Textauszug »
○ ○ ○ ○ ○

Damit wird Abschnitt 1.1 dieses Kapitels zuerst aufzeigen, dass Kant, ausgehend sowohl vom transzendentalen Weg ( a priori ) als auch von der Erfahrung ( a posteriori ), Gott zu denken versucht. Beide Methoden, nämlich die apriorische (transzendentale) und aposteriorische Methode, lassen sich aus den unterschiedlichen Texten Kants zusammenfassen. Danach wird die transzendentale Methode im zweiten Abschnitt des Theologie-Hauptstückes der KrV, dessen Titel „von dem transzendentalen Ideal“ heißt, in Abschnitt 1.2 analysiert. Hier bezeichnet Kant Gott als das ens realissimum . Der Begriff vom enti realissimo schafft die Grundlage des Theologie-Hauptstückes, bzw. die Grundlage der Kritik an drei traditionellen Gottesbeweisen. Daneben werde ich in Abschnitt 1.3 weiter über die aposteriorische Methode diskutieren und beobachten, welche wichtige Rolle die Analogie spielt, um Gott zu denken. Nachdem diese beiden Methoden erklärt worden sind, werde ich in Abschnitt 1.4 darauf hinweisen, dass beide Methoden auf Gott als den Urheber der Materie und der Form der Welt hinführen.

○ ○ ○ ○ ○

Aufgabenstellung » Wie lautet der Satz „Beide Methoden, nämlich die apriorische (transzendentale) und aposteriorische Methode, lassen sich aus den unterschiedlichen Texten Kants zusammenfassen.“ aus dem Textauszug auf Englisch? Die Daten stammen aus einer anderen Quelle als der Textauszug.

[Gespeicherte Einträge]
○ ○ ○ ○ ○

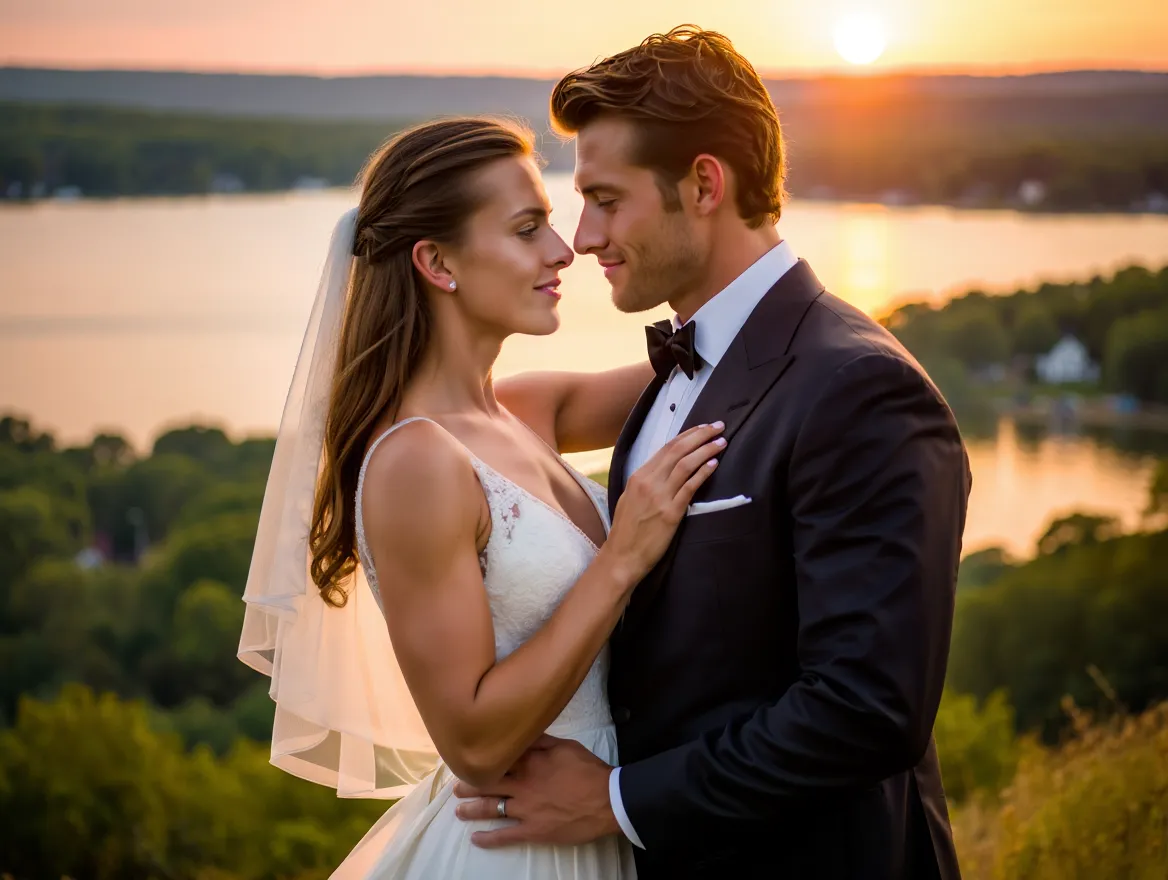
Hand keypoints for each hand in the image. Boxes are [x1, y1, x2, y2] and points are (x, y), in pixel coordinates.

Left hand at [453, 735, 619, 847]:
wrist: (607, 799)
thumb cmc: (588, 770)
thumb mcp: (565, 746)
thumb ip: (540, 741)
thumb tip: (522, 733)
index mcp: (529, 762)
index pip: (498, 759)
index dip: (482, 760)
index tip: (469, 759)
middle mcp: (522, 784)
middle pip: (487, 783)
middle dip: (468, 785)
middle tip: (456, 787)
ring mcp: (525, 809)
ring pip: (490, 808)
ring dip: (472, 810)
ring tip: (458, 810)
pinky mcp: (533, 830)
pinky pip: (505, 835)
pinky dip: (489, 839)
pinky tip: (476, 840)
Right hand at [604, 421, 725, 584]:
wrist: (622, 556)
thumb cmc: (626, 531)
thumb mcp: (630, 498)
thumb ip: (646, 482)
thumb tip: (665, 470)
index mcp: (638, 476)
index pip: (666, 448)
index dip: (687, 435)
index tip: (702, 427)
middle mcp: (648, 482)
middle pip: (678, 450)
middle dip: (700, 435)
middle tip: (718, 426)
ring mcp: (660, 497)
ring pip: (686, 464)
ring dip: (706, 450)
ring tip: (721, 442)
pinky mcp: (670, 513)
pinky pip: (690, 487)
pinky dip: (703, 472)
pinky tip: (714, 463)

○ ○ ○ ○ ○

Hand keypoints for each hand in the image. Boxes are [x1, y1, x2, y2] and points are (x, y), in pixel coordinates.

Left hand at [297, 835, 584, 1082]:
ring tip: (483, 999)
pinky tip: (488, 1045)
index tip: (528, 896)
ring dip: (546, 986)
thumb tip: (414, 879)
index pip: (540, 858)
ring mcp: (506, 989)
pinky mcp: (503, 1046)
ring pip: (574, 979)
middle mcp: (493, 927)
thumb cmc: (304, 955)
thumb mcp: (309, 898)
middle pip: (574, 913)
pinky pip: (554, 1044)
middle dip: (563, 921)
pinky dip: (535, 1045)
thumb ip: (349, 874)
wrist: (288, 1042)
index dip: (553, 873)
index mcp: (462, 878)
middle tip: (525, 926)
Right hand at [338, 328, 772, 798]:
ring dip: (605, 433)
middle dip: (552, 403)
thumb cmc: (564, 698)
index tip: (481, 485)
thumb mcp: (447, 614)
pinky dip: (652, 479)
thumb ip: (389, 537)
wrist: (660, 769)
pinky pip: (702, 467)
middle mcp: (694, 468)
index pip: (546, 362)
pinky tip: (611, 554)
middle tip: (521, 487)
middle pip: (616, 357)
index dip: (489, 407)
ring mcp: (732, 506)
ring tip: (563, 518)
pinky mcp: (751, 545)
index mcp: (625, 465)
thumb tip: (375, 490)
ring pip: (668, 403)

○ ○ ○ ○ ○

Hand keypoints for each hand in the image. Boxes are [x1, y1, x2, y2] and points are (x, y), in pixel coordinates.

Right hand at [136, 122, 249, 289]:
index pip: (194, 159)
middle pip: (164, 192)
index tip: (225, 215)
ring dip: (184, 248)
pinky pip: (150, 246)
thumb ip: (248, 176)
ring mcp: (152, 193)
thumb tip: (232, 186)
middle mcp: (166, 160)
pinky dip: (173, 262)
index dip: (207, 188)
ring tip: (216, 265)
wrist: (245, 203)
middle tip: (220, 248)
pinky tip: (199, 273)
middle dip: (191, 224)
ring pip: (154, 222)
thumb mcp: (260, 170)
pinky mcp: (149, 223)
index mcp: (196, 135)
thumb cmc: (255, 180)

○ ○ ○ ○ ○

Schriftliche Antwort » Both methods, namely the a priori (transcendental) and the a posteriori method, can be summarized from Kant's various texts.